The Affordable Care Act (ACA) will be fully enacted in all states beginning January 2014. One measure of the ACA will be increasing enrollment into the state’s Medicaid programs. It is also the intent to make private health insurance options more affordable to the “working poor” who do not have employer sponsored coverage. This process will be funded by the federal government for the first three years, after which time the states will be responsible for funding the plan. So many states are currently in financial woes, adding to the additional health care cost which will be exorbitant. (The Daily Briefing, 2013) Many states are opting out of the Medicaid expansion because the cost is simply too steep. Grassroots efforts, community and faith based programs used to educate and uplift these people out of their poverty, may be a less costly alternative. However, there are no easy answers to combat the poverty and disparity that can be found in Appalachia. The ARC has grant monies currently available that is dedicated to improving the conditions in rural Appalachian communities. Tapping into those resources would seem to be more cost effective than expanding Medicaid and other social programs.

Taking responsibility for one’s own health and giving them the tools needed to be successful will be immensely important for the future in Appalachia. (Squire, 2012) The Appalachian people are traditionally a proud people, who are independent, self-sufficient and who help family and neighbor when in need. They are slow to accept help from outsiders; therefore, avoiding getting the healthcare services they need. In addition, if they are not insured or are not able to pay for those services that is an added barrier to health care. Which creates the problem of chronic illness not being treated which in turn leads to premature mortality.

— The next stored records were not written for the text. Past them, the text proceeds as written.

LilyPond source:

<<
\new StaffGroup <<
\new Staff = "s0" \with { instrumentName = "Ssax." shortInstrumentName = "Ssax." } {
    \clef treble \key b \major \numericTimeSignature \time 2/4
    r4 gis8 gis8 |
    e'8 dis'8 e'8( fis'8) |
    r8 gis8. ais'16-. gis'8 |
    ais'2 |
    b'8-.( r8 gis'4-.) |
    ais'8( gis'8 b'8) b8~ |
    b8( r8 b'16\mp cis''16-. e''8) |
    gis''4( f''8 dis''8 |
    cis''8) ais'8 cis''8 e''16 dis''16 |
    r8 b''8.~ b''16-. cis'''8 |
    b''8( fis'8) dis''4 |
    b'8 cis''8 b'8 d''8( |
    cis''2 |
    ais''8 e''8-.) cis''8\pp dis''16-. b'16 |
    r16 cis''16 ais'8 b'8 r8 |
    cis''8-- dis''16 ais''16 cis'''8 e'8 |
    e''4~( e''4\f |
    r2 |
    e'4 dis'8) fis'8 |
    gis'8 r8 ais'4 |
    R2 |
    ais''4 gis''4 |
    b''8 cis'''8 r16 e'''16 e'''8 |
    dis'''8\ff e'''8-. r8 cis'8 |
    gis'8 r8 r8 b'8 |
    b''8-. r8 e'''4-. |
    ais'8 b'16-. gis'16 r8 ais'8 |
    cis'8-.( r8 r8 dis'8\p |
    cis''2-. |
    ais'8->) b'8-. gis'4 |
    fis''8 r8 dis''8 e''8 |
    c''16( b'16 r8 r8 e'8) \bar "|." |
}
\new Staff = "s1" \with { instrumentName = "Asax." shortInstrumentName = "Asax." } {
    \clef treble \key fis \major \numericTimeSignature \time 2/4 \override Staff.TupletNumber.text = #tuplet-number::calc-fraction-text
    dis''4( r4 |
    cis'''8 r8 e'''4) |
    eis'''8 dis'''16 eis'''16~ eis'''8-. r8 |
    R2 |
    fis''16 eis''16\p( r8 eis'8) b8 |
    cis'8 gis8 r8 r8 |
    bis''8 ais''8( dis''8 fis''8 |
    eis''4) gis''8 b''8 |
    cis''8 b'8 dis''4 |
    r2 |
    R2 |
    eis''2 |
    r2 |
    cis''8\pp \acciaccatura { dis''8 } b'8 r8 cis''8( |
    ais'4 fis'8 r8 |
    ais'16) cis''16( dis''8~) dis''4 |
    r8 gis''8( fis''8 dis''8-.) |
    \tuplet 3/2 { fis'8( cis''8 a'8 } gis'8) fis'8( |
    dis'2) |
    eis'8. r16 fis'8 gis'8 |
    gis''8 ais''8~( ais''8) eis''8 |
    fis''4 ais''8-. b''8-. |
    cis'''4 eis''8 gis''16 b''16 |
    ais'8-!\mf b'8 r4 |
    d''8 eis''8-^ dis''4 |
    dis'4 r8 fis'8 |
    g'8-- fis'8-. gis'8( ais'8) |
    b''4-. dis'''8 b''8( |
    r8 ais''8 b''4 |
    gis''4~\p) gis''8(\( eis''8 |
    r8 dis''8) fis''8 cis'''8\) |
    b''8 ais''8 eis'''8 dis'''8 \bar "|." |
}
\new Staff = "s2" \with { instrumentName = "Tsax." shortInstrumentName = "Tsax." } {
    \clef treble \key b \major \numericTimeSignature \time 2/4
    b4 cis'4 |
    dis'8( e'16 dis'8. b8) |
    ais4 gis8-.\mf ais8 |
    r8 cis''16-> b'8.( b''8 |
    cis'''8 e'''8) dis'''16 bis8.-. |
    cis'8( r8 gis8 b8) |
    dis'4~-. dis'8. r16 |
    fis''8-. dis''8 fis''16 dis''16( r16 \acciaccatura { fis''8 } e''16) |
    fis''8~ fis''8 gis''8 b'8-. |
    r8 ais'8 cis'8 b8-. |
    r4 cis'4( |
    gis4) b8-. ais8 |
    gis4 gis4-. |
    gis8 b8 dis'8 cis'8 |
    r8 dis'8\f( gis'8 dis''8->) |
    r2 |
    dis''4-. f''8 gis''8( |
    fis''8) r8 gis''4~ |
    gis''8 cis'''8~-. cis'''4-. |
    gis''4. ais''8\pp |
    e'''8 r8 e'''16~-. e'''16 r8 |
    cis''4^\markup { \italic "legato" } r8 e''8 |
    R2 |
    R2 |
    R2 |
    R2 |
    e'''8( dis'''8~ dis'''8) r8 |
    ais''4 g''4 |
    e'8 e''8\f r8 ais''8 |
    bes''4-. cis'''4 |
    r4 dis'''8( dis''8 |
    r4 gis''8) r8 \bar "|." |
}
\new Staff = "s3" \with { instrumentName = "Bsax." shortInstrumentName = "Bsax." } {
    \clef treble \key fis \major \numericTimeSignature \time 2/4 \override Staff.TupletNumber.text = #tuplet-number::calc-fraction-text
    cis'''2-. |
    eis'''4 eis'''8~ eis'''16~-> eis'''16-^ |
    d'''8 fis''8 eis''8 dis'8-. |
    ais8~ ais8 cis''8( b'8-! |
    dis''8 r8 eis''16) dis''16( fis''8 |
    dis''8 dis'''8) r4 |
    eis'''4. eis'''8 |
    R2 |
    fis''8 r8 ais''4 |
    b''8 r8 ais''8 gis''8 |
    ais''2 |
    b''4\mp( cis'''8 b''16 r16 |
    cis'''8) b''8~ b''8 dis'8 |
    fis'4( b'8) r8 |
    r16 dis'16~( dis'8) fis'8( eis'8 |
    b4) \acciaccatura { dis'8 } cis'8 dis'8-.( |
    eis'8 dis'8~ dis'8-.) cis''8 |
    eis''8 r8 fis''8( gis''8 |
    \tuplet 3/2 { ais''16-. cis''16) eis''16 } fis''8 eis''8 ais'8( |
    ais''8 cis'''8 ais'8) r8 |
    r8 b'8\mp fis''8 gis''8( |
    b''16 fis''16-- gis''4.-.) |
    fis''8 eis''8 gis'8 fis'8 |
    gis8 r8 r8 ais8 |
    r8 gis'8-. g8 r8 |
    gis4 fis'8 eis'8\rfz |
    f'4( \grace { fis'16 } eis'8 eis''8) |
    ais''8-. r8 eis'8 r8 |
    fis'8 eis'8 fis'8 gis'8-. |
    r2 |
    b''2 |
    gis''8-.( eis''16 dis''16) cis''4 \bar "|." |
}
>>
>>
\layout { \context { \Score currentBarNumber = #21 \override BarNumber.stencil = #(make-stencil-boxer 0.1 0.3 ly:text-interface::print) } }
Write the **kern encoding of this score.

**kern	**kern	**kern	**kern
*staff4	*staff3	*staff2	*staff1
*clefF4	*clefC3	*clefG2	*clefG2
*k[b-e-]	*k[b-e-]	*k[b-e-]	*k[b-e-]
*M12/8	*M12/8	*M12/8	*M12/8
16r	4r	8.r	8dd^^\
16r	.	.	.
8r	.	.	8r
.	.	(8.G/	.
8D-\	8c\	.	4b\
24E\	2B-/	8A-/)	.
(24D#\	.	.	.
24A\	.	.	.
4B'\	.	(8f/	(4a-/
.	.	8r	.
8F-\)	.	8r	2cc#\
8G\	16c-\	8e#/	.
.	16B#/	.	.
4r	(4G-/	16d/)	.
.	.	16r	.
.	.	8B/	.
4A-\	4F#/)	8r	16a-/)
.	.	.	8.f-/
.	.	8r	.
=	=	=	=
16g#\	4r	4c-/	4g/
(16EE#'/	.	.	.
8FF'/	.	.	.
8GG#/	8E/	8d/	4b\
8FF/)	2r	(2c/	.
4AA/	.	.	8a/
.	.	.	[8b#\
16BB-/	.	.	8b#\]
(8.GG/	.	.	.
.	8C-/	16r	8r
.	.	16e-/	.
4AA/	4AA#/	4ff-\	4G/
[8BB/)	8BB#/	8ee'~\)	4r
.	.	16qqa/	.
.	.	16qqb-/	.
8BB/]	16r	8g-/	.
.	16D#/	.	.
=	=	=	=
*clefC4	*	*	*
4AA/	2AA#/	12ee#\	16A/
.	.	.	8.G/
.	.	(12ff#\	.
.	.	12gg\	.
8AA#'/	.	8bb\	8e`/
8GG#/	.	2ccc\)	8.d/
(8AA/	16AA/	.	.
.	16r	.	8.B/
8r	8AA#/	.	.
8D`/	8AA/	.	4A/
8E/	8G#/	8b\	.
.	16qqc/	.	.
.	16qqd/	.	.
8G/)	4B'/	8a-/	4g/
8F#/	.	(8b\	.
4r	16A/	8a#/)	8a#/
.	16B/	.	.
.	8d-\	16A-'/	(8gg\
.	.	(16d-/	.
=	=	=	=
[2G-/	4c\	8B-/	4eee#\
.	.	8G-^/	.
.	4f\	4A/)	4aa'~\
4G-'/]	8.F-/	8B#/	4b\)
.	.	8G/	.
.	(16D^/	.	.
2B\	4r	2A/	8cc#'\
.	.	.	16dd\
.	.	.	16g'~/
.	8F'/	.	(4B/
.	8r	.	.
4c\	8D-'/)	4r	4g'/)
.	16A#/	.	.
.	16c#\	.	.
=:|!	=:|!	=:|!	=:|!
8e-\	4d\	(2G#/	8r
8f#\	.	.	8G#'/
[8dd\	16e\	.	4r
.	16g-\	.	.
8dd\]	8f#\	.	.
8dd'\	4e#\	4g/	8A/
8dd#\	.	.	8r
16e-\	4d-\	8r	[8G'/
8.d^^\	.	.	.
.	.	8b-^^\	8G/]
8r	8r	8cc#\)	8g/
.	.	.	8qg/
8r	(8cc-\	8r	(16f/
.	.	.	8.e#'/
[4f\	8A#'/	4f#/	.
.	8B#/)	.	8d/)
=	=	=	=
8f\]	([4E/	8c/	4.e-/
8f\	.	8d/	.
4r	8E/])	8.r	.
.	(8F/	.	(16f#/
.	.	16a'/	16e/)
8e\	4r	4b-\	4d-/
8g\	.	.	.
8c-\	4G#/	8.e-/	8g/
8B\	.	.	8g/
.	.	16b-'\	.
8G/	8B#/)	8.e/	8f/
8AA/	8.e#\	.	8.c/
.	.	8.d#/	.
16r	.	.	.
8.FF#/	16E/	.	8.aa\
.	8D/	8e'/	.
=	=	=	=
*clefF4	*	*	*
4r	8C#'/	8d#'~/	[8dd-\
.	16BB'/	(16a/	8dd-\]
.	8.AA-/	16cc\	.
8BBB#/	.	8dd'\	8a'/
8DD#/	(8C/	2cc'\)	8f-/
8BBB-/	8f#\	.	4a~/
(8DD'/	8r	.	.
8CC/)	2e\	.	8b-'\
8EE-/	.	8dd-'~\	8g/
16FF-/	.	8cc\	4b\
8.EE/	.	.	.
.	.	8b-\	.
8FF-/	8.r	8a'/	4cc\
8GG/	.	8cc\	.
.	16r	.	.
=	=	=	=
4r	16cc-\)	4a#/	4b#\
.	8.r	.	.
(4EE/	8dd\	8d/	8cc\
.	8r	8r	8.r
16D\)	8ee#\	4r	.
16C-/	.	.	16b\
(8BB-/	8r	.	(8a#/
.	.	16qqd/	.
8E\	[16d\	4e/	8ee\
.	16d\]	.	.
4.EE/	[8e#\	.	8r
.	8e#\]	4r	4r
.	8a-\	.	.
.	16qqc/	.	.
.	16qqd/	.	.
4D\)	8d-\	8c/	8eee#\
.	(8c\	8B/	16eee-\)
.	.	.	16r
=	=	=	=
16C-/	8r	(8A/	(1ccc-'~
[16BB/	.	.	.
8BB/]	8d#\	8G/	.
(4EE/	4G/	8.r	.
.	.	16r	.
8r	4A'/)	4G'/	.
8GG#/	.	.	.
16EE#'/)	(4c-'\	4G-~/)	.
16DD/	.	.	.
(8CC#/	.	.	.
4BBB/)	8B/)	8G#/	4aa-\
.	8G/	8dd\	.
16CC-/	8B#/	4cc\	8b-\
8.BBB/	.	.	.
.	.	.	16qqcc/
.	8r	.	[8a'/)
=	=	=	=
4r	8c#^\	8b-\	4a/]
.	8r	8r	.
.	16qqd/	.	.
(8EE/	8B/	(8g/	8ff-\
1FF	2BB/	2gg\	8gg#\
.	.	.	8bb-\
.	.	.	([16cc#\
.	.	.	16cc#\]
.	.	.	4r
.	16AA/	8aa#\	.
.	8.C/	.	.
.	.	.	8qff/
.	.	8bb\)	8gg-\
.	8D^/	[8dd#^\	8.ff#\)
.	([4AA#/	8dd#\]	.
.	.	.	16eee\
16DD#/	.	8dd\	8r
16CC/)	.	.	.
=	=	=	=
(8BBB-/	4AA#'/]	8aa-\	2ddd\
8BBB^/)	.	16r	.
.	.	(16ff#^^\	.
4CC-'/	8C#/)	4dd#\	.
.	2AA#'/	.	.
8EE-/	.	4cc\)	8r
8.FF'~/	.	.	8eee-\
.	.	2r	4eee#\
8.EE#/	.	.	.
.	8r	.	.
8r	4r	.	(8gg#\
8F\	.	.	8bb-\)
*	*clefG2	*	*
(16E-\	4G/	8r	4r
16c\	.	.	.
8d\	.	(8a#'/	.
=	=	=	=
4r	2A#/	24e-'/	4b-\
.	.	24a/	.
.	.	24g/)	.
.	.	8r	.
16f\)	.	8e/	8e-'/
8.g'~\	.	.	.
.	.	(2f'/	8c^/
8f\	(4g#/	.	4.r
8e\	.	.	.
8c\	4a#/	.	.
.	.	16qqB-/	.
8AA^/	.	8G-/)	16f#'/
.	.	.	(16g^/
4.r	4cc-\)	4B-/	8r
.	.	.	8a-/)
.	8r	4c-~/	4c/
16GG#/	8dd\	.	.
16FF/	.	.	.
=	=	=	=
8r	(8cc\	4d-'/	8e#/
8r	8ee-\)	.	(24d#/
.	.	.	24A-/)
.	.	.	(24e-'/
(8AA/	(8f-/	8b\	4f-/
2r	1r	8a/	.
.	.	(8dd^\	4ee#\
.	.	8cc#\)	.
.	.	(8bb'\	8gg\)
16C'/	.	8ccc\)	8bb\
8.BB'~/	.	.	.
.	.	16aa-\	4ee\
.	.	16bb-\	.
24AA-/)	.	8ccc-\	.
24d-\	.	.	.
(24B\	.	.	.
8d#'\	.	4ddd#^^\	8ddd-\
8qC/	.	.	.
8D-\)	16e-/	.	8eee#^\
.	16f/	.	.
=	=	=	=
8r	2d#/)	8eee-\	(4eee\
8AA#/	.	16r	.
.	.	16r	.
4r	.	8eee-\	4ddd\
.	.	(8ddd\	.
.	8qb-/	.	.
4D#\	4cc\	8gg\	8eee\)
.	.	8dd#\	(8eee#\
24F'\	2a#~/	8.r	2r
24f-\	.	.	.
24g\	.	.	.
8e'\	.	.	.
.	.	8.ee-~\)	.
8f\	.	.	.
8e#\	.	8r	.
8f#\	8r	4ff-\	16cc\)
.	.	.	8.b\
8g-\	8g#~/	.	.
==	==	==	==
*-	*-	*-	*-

The U.S. will only be able to financially support its citizens for so long, the U.S. national debt is at an all-time high with no end of spending in sight and heath care costs are almost 18% of the GDP (Appleby & Kaiser Health News, 2012). Fiscal responsibility is imperative for the future of the country and the Appalachian region as well. The disparities that are prevalent in the Appalachian region have been documented and followed for the past four decades some subregions are making positive strides and others continue to lag behind. The ARC will continue its work to improve the lives of the residents within the Appalachian region and to help slowly pull the region out of poverty. However, it is a contradiction to realize all the richness of natural resources available within the region that are unobtainable to the some of the poorest Americans.